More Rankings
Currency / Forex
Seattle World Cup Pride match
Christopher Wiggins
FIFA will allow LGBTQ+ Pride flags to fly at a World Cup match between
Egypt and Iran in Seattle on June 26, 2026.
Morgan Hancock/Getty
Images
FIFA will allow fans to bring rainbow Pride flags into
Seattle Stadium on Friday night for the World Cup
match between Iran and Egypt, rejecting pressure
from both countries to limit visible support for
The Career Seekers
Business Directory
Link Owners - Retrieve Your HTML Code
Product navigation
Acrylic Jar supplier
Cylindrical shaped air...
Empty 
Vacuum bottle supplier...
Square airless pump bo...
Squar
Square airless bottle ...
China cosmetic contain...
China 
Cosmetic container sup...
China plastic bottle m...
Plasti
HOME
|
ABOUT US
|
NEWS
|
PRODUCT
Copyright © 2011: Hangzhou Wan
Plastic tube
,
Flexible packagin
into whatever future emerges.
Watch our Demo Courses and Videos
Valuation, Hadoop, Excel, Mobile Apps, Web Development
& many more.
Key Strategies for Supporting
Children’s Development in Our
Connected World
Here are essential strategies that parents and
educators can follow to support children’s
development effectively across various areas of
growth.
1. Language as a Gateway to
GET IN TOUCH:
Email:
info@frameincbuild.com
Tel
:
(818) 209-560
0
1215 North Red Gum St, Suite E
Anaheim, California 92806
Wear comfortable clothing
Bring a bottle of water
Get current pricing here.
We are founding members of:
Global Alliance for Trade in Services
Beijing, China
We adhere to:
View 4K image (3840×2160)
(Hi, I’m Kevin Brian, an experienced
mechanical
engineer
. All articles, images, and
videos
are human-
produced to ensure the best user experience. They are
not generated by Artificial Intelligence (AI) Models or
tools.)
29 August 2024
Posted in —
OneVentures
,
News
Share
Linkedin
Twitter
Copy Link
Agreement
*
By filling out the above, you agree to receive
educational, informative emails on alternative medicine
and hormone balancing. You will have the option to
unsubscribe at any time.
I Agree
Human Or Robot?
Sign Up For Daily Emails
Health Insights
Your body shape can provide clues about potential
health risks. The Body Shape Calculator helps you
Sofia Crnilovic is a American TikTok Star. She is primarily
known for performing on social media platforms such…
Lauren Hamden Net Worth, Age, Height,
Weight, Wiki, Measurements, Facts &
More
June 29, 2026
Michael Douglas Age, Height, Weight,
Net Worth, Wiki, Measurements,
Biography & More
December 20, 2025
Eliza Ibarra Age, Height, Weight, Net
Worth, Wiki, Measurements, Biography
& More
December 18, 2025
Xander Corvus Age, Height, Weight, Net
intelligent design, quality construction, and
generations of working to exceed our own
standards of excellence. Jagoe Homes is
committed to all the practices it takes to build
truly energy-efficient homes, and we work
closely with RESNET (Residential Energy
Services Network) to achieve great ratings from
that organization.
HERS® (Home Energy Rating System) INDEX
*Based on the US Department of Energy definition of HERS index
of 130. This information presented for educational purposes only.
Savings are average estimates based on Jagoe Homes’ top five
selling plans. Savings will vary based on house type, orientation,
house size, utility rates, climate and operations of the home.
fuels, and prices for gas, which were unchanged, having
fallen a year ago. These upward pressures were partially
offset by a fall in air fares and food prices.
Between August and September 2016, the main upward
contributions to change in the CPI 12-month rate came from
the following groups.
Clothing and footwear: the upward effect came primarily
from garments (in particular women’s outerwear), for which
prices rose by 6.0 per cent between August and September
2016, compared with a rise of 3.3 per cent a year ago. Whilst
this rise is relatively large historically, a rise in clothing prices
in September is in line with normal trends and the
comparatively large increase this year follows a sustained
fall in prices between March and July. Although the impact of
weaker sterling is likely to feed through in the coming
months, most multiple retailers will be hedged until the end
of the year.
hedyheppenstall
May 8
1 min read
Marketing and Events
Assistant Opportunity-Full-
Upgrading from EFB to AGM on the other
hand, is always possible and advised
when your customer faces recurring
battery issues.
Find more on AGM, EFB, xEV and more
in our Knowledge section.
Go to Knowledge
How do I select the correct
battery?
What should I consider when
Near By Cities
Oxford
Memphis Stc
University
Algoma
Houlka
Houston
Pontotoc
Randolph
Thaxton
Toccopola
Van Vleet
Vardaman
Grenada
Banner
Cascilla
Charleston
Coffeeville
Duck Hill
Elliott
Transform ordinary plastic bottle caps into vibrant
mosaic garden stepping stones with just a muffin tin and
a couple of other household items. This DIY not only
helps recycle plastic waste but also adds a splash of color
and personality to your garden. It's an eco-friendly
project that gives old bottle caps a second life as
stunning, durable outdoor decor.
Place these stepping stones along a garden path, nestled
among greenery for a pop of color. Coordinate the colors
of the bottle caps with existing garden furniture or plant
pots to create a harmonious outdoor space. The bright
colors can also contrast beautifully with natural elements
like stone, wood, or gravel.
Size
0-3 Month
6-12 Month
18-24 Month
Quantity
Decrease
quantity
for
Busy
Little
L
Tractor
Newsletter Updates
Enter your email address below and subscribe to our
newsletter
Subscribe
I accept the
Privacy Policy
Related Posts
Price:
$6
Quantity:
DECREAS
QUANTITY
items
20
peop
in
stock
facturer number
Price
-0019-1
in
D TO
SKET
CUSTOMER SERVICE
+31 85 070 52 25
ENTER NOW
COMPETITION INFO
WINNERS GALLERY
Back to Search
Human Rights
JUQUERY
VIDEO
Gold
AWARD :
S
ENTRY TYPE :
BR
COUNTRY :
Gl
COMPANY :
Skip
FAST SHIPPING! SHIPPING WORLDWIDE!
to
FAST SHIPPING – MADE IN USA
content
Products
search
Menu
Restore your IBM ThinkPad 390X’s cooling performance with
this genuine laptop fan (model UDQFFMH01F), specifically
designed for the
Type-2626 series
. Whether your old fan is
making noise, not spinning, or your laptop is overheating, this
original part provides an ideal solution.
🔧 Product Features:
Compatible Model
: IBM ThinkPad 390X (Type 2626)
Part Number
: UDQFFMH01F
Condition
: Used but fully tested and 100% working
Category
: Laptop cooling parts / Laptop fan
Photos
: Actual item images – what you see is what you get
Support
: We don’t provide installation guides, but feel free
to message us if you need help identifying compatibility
+---+
* **What is being asked**
Output every record above exactly as it appears.

* **Answer box**
More Rankings
Currency / Forex
Seattle World Cup Pride match
Christopher Wiggins
FIFA will allow LGBTQ+ Pride flags to fly at a World Cup match between
Egypt and Iran in Seattle on June 26, 2026.
Morgan Hancock/Getty
Images
FIFA will allow fans to bring rainbow Pride flags into
Seattle Stadium on Friday night for the World Cup
match between Iran and Egypt, rejecting pressure
from both countries to limit visible support for
The Career Seekers
Business Directory
Link Owners - Retrieve Your HTML Code
Product navigation
Acrylic Jar supplier
Cylindrical shaped air...
Empty 
Vacuum bottle supplier...
Square airless pump bo...
Squar
Square airless bottle ...
China cosmetic contain...
China 
Cosmetic container sup...
China plastic bottle m...
Plasti
HOME
|
ABOUT US
|
NEWS
|
PRODUCT
Copyright © 2011: Hangzhou Wan
Plastic tube
,
Flexible packagin
into whatever future emerges.
Watch our Demo Courses and Videos
Valuation, Hadoop, Excel, Mobile Apps, Web Development
& many more.
Key Strategies for Supporting
Children’s Development in Our
Connected World
Here are essential strategies that parents and
educators can follow to support children’s
development effectively across various areas of
growth.
1. Language as a Gateway to
GET IN TOUCH:
Email:
info@frameincbuild.com
Tel
:
(818) 209-560
0
1215 North Red Gum St, Suite E
Anaheim, California 92806
Wear comfortable clothing
Bring a bottle of water
Get current pricing here.
We are founding members of:
Global Alliance for Trade in Services
Beijing, China
We adhere to:
View 4K image (3840×2160)
(Hi, I’m Kevin Brian, an experienced
mechanical
engineer
. All articles, images, and
videos
are human-
produced to ensure the best user experience. They are
not generated by Artificial Intelligence (AI) Models or
tools.)
29 August 2024
Posted in —
OneVentures
,
News
Share
Linkedin
Twitter
Copy Link
Agreement
*
By filling out the above, you agree to receive
educational, informative emails on alternative medicine
and hormone balancing. You will have the option to
unsubscribe at any time.
I Agree
Human Or Robot?
Sign Up For Daily Emails
Health Insights
Your body shape can provide clues about potential
health risks. The Body Shape Calculator helps you
Sofia Crnilovic is a American TikTok Star. She is primarily
known for performing on social media platforms such…
Lauren Hamden Net Worth, Age, Height,
Weight, Wiki, Measurements, Facts &
More
June 29, 2026
Michael Douglas Age, Height, Weight,
Net Worth, Wiki, Measurements,
Biography & More
December 20, 2025
Eliza Ibarra Age, Height, Weight, Net
Worth, Wiki, Measurements, Biography
& More
December 18, 2025
Xander Corvus Age, Height, Weight, Net
intelligent design, quality construction, and
generations of working to exceed our own
standards of excellence. Jagoe Homes is
committed to all the practices it takes to build
truly energy-efficient homes, and we work
closely with RESNET (Residential Energy
Services Network) to achieve great ratings from
that organization.
HERS® (Home Energy Rating System) INDEX
*Based on the US Department of Energy definition of HERS index
of 130. This information presented for educational purposes only.
Savings are average estimates based on Jagoe Homes’ top five
selling plans. Savings will vary based on house type, orientation,
house size, utility rates, climate and operations of the home.
fuels, and prices for gas, which were unchanged, having
fallen a year ago. These upward pressures were partially
offset by a fall in air fares and food prices.
Between August and September 2016, the main upward
contributions to change in the CPI 12-month rate came from
the following groups.
Clothing and footwear: the upward effect came primarily
from garments (in particular women’s outerwear), for which
prices rose by 6.0 per cent between August and September
2016, compared with a rise of 3.3 per cent a year ago. Whilst
this rise is relatively large historically, a rise in clothing prices
in September is in line with normal trends and the
comparatively large increase this year follows a sustained
fall in prices between March and July. Although the impact of
weaker sterling is likely to feed through in the coming
months, most multiple retailers will be hedged until the end
of the year.
hedyheppenstall
May 8
1 min read
Marketing and Events
Assistant Opportunity-Full-
Upgrading from EFB to AGM on the other
hand, is always possible and advised
when your customer faces recurring
battery issues.
Find more on AGM, EFB, xEV and more
in our Knowledge section.
Go to Knowledge
How do I select the correct
battery?
What should I consider when
Near By Cities
Oxford
Memphis Stc
University
Algoma
Houlka
Houston
Pontotoc
Randolph
Thaxton
Toccopola
Van Vleet
Vardaman
Grenada
Banner
Cascilla
Charleston
Coffeeville
Duck Hill
Elliott
Transform ordinary plastic bottle caps into vibrant
mosaic garden stepping stones with just a muffin tin and
a couple of other household items. This DIY not only
helps recycle plastic waste but also adds a splash of color
and personality to your garden. It's an eco-friendly
project that gives old bottle caps a second life as
stunning, durable outdoor decor.
Place these stepping stones along a garden path, nestled
among greenery for a pop of color. Coordinate the colors
of the bottle caps with existing garden furniture or plant
pots to create a harmonious outdoor space. The bright
colors can also contrast beautifully with natural elements
like stone, wood, or gravel.
Size
0-3 Month
6-12 Month
18-24 Month
Quantity
Decrease
quantity
for
Busy
Little
L
Tractor
Newsletter Updates
Enter your email address below and subscribe to our
newsletter
Subscribe
I accept the
Privacy Policy
Related Posts
Price:
$6
Quantity:
DECREAS
QUANTITY
items
20
peop
in
stock
facturer number
Price
-0019-1
in
D TO
SKET
CUSTOMER SERVICE
+31 85 070 52 25
ENTER NOW
COMPETITION INFO
WINNERS GALLERY
Back to Search
Human Rights
JUQUERY
VIDEO
Gold
AWARD :
S
ENTRY TYPE :
BR
COUNTRY :
Gl
COMPANY :
Skip
FAST SHIPPING! SHIPPING WORLDWIDE!
to
FAST SHIPPING – MADE IN USA
content
Products
search
Menu
Restore your IBM ThinkPad 390X’s cooling performance with
this genuine laptop fan (model UDQFFMH01F), specifically
designed for the
Type-2626 series
. Whether your old fan is
making noise, not spinning, or your laptop is overheating, this
original part provides an ideal solution.
🔧 Product Features:
Compatible Model
: IBM ThinkPad 390X (Type 2626)
Part Number
: UDQFFMH01F
Condition
: Used but fully tested and 100% working
Category
: Laptop cooling parts / Laptop fan
Photos
: Actual item images – what you see is what you get
Support
: We don’t provide installation guides, but feel free
to message us if you need help identifying compatibility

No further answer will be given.